# Given text:
━━━━━━━━

Argh, I had made a mental note to fix this.


>
> >      );
> > @@ -1359,6 +1368,7 @@ common_construct(struct netdev *netdev, dpdk_port_t 
> > port_no,
> >      dev->requested_lsc_interrupt_mode = 0;
> >      ovsrcu_index_init(&dev->vid, -1);
> >      dev->vhost_reconfigured = false;
> > +    dev->vhost_initial_config = false;
> >      dev->attached = false;
> >      dev->started = false;
> >      dev->reset_needed = false;
> > @@ -3883,6 +3893,10 @@ netdev_dpdk_vhost_user_get_status(const struct 
> > netdev *netdev,
> >                          xasprintf("%d", vring.size));
> >      }
> >
> > +    if (dev->vhost_workaround_enable_ecn) {
> > +        smap_add_format(args, "disabled_tso", "true");
>
> I'm not sure if it's a good name, but I'm not sure how the good one
> should look like either.  Maybe "userspace-tso": "disabled" ?
> We can put any string as a value.

Either we go with your proposal, or we could add a mention in the
documentation to check if the virtio features ECN bit is present.
Something like:
# if [ $(($(ovs-vsctl get interface vhost0 status:features | sed
's/"//g') & (1 << 13))) != 0 ]; then
       echo KO;
   else
       echo ok;
   fi

This is not user friendly, but I don't think we really want users to
start relying on a specific string for this ugly situation.
WDYT?


>
> > +    }
> > +
> >      ovs_mutex_unlock(&dev->mutex);
> >      return 0;
> >  }
> > @@ -4214,6 +4228,12 @@ netdev_dpdk_remap_txqs(struct netdev_dpdk *dev)

━━━━━━━━

[Stored data entries]
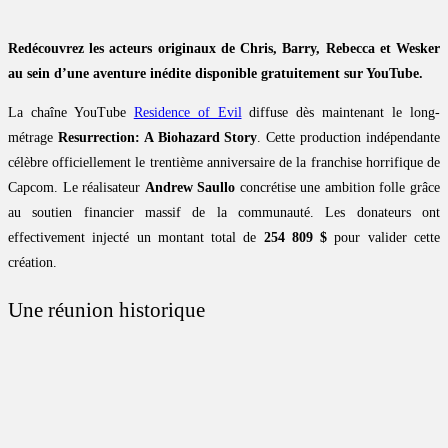
Redécouvrez les acteurs originaux de Chris, Barry, Rebecca et Wesker
au sein d’une aventure inédite disponible gratuitement sur YouTube.
La chaîne YouTube
Residence of Evil
diffuse dès maintenant le long-
métrage
Resurrection: A Biohazard Story
. Cette production indépendante
célèbre officiellement le trentième anniversaire de la franchise horrifique de
Capcom. Le réalisateur
Andrew Saullo
concrétise une ambition folle grâce
au soutien financier massif de la communauté. Les donateurs ont
effectivement injecté un montant total de
254 809 $
pour valider cette
création.
Une réunion historique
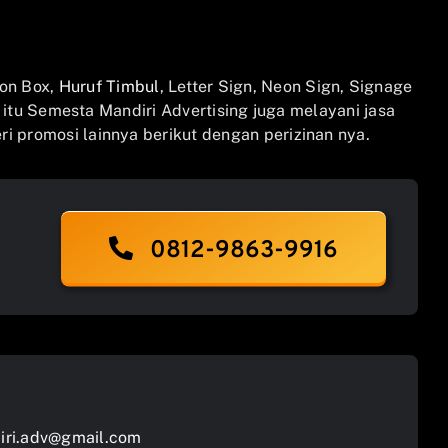
on Box,
Huruf Timbul
, Letter Sign, Neon Sign, Signage
n itu Semesta Mandiri Advertising juga melayani jasa
i promosi lainnya berikut dengan perizinan nya.
0812-9863-9916
ri.adv@gmail.com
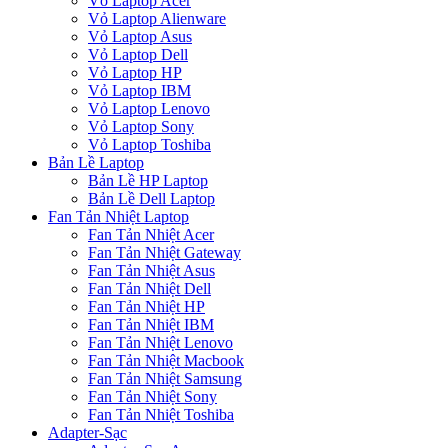
Vỏ Laptop Acer
Vỏ Laptop Alienware
Vỏ Laptop Asus
Vỏ Laptop Dell
Vỏ Laptop HP
Vỏ Laptop IBM
Vỏ Laptop Lenovo
Vỏ Laptop Sony
Vỏ Laptop Toshiba
Bản Lề Laptop
Bản Lề HP Laptop
Bản Lề Dell Laptop
Fan Tản Nhiệt Laptop
Fan Tản Nhiệt Acer
Fan Tản Nhiệt Gateway
Fan Tản Nhiệt Asus
Fan Tản Nhiệt Dell
Fan Tản Nhiệt HP
Fan Tản Nhiệt IBM
Fan Tản Nhiệt Lenovo
Fan Tản Nhiệt Macbook
Fan Tản Nhiệt Samsung
Fan Tản Nhiệt Sony
Fan Tản Nhiệt Toshiba
Adapter-Sạc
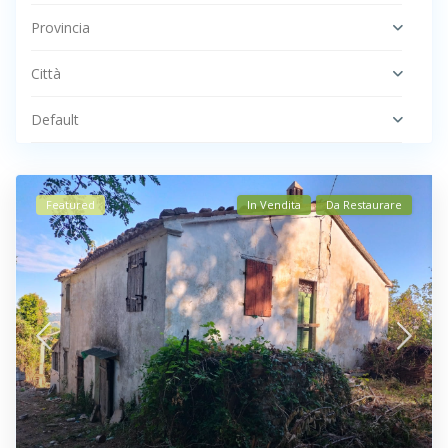
Provincia
Città
Default
Featured
In Vendita
Da Restaurare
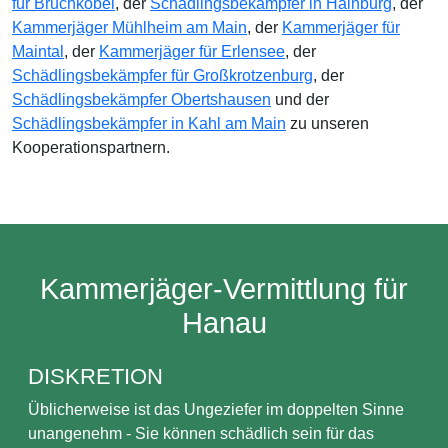
für Bruchköbel
, der
Schädlingsbekämpfer in Hainburg
, der
Kammerjäger Mühlheim am Main
, der
Kammerjäger für
Maintal
, der
Kammerjäger für Erlensee
, der
Schädlingsbekämpfer für Großkrotzenburg
, der
Schädlingsbekämpfer Obertshausen
und der
Schädlingsbekämpfer in Kahl am Main
zu unseren
Kooperationspartnern.
Kammerjäger-Vermittlung für
Hanau
DISKRETION
Üblicherweise ist das Ungeziefer im doppelten Sinne
unangenehm - Sie können schädlich sein für das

━━━━━━━━

# Problems to solve:
1. Reproduce the part of the patch discussion starting at "Either we go" and ending at "this ugly situation.".
2. Answer these questions using the patch discussion:
(a) To what value does the added line set dev->vhost_initial_config?
(b) What key and value does the quoted reviewer propose as a possible name?
(c) What shift expression does the shell snippet use to test the features bit?

# Responses per task:
1.
Either we go with your proposal, or we could add a mention in the
documentation to check if the virtio features ECN bit is present.
Something like:
# if [ $(($(ovs-vsctl get interface vhost0 status:features | sed
's/"//g') & (1 << 13))) != 0 ]; then
       echo KO;
   else
       echo ok;
   fi

This is not user friendly, but I don't think we really want users to
start relying on a specific string for this ugly situation.

2.
(a) false
(b) "userspace-tso": "disabled"
(c) (1 << 13)